* Problem statement *
Reproduce exactly, and only, the lines below from the one containing "fibra. Ou ainda" through the one containing "de apoio de".
-- Opening Marker --
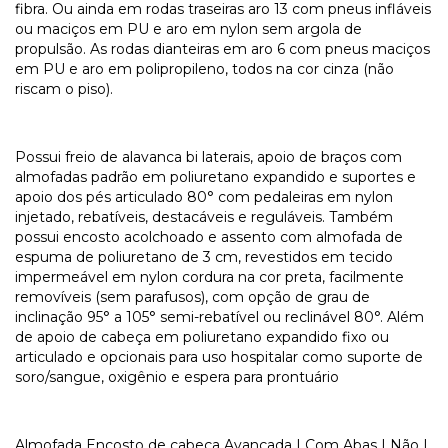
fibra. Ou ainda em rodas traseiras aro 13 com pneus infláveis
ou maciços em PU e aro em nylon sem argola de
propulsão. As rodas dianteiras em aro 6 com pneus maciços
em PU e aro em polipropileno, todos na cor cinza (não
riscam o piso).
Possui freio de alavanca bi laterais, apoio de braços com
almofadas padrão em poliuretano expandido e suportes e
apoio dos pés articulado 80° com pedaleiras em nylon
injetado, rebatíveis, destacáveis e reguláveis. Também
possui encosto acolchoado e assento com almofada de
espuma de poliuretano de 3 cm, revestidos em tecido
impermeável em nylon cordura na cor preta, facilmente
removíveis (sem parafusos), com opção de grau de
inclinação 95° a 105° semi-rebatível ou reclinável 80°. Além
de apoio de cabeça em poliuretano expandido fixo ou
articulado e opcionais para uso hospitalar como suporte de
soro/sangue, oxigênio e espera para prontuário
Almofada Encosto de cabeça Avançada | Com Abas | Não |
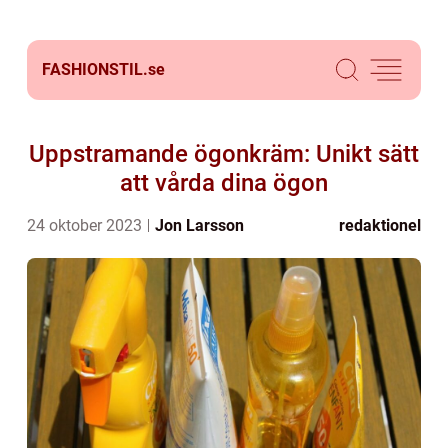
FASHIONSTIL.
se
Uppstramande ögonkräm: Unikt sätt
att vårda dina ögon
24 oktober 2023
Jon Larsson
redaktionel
-- Closing Marker --
-- Opening Marker --
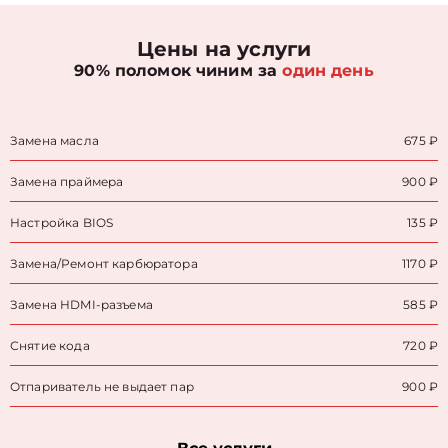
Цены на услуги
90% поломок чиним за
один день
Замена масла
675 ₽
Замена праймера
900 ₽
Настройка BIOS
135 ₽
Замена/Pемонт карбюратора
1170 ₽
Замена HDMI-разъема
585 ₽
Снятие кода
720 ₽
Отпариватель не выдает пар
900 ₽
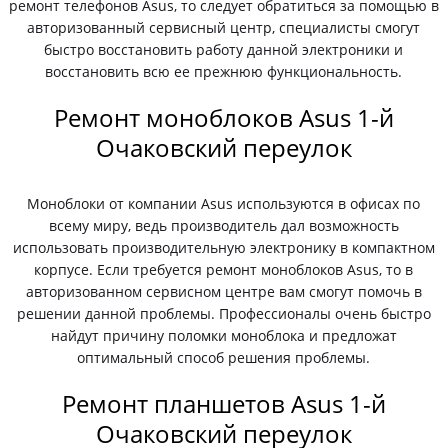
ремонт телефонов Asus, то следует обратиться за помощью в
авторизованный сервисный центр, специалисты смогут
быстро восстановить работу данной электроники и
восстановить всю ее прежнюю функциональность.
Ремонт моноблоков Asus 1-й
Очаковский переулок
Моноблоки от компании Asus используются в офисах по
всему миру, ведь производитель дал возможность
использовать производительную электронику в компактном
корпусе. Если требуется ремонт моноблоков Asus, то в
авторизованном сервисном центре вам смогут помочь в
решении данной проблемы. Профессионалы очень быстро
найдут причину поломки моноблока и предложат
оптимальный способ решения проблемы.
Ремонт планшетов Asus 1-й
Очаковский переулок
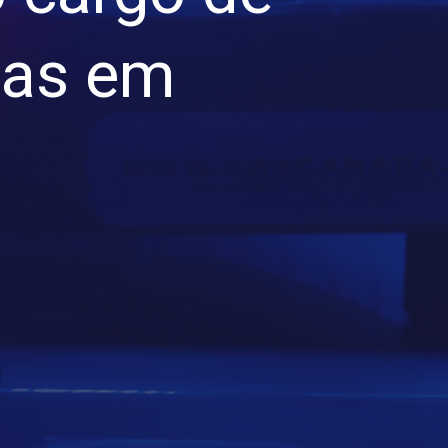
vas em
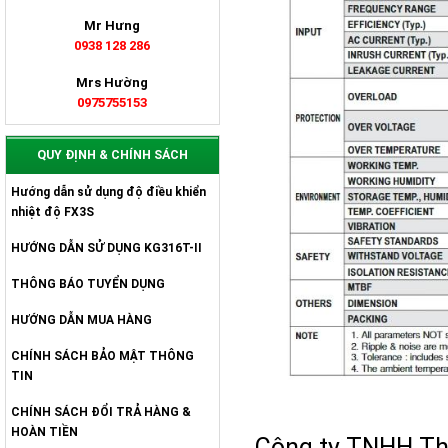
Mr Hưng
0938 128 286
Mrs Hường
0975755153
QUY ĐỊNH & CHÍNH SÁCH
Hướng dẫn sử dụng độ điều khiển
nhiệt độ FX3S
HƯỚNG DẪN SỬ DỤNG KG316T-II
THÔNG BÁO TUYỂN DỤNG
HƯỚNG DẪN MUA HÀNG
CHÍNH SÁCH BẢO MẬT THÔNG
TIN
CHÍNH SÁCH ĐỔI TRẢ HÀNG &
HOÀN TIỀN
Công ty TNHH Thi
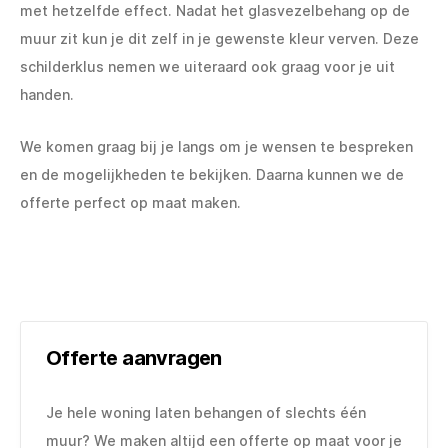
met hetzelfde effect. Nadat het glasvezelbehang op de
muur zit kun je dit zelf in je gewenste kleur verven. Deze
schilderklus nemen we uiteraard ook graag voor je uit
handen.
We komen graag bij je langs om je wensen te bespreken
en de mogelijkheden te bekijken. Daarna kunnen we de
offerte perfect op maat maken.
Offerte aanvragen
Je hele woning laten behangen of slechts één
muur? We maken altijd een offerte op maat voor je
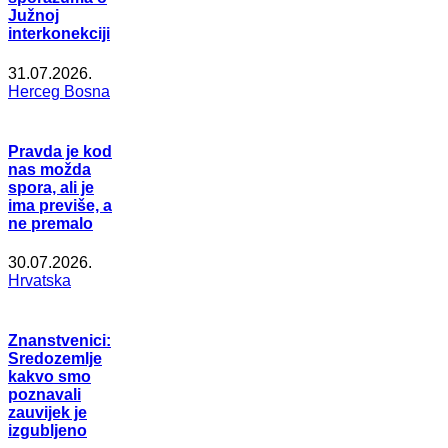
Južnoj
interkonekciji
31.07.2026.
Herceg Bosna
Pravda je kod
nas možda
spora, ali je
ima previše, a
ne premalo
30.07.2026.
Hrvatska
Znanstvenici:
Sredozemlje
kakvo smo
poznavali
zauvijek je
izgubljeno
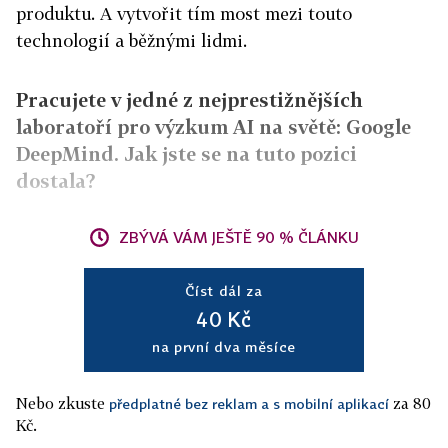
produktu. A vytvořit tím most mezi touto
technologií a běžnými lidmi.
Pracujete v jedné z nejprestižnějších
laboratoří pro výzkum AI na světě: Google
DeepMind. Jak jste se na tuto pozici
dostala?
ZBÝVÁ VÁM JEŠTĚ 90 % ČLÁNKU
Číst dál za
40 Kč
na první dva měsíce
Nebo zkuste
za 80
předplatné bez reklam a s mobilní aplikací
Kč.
-- Closing Marker --
* Problem solution *
fibra. Ou ainda em rodas traseiras aro 13 com pneus infláveis
ou maciços em PU e aro em nylon sem argola de
propulsão. As rodas dianteiras em aro 6 com pneus maciços
em PU e aro em polipropileno, todos na cor cinza (não
riscam o piso).
Possui freio de alavanca bi laterais, apoio de braços com
almofadas padrão em poliuretano expandido e suportes e
apoio dos pés articulado 80° com pedaleiras em nylon
injetado, rebatíveis, destacáveis e reguláveis. Também
possui encosto acolchoado e assento com almofada de
espuma de poliuretano de 3 cm, revestidos em tecido
impermeável em nylon cordura na cor preta, facilmente
removíveis (sem parafusos), com opção de grau de
inclinação 95° a 105° semi-rebatível ou reclinável 80°. Além
de apoio de cabeça em poliuretano expandido fixo ou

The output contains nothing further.